SELECTED PASSAGE.
* * * *

4. In appeal No. C/2853/87-NRB container No. SRIU 3817785 consigned to M/s. Khazan Industries Pvt. Ltd., Ludhiana, declared to contain 40 bales of wool waste. The said container was examined by the officer of DRI on 21st November, 1985 in the presence of two independent witnesses. On chemical examination, it was found that out of 40 bales, 13 were found to be of polyester fibre, 18 of acrylic fibre and 9 of wool waste, and the chemical examiner's report as under:
Container No. SRIU-3817785 Goods declared:
Commodity: Wool Waste.
Declared weight: 14,000 Kgs. net, 14080 Kgs. gross.
Declared value : £ 16,100/- (Rs. 2,74,505/-) CR 19.61.
Goods actually found as per chemical analysis:
Wool Waste: 9 bales. net weight 3132 Kgs. Market value @ Rs. 20 per
kg = Rs. 62,640/-
Polyester Fibre: 13 bales. net weight 4872 kgs. Market value @ Rs.80/- per
kg = Rs. 3,89,760/-
Acrylic fibre: 18 bales. net weight 5996 kgs. Market value @ Rs. 63/- per
kg = Rs. 3,77,748/-
Total value Rs. 8,30,148/-
No bill of entry was filed by the appellant. A show cause notice was issued and the appellant had defended. It was also contended, that as per invoice dated 17th December, 1986 from ETRA Trading Co., Japan in respect of polyester fibre indicating CIF value of US $ 1.04 per kg. Wool waste imported in these consignments had been invoiced at £ stg. 1.15 to 1.65 per kg. In other words, price of polyester fibre was cheaper than the woollen waste and as such there was no question of importing a cheaper variety when they had paid for a costly material.

* * * *

Stored records:
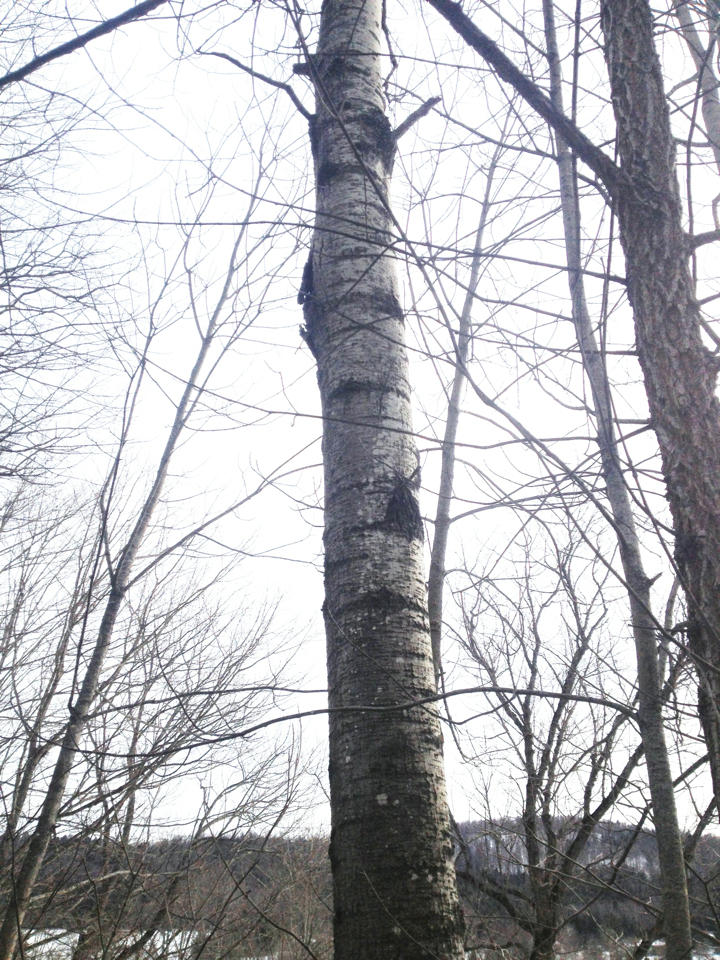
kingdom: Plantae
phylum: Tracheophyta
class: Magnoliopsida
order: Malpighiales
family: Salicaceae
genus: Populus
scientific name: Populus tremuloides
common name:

* * * *

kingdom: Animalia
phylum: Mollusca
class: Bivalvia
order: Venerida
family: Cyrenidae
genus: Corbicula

* * * *

WHAT IS ASKED. Write out the part of the customs appeal text above from "Goods actually found" to "a costly material.", word for word.

OUTPUT OF THE EXERCISE.
Goods actually found as per chemical analysis:
Wool Waste: 9 bales. net weight 3132 Kgs. Market value @ Rs. 20 per
kg = Rs. 62,640/-
Polyester Fibre: 13 bales. net weight 4872 kgs. Market value @ Rs.80/- per
kg = Rs. 3,89,760/-
Acrylic fibre: 18 bales. net weight 5996 kgs. Market value @ Rs. 63/- per
kg = Rs. 3,77,748/-
Total value Rs. 8,30,148/-
No bill of entry was filed by the appellant. A show cause notice was issued and the appellant had defended. It was also contended, that as per invoice dated 17th December, 1986 from ETRA Trading Co., Japan in respect of polyester fibre indicating CIF value of US $ 1.04 per kg. Wool waste imported in these consignments had been invoiced at £ stg. 1.15 to 1.65 per kg. In other words, price of polyester fibre was cheaper than the woollen waste and as such there was no question of importing a cheaper variety when they had paid for a costly material.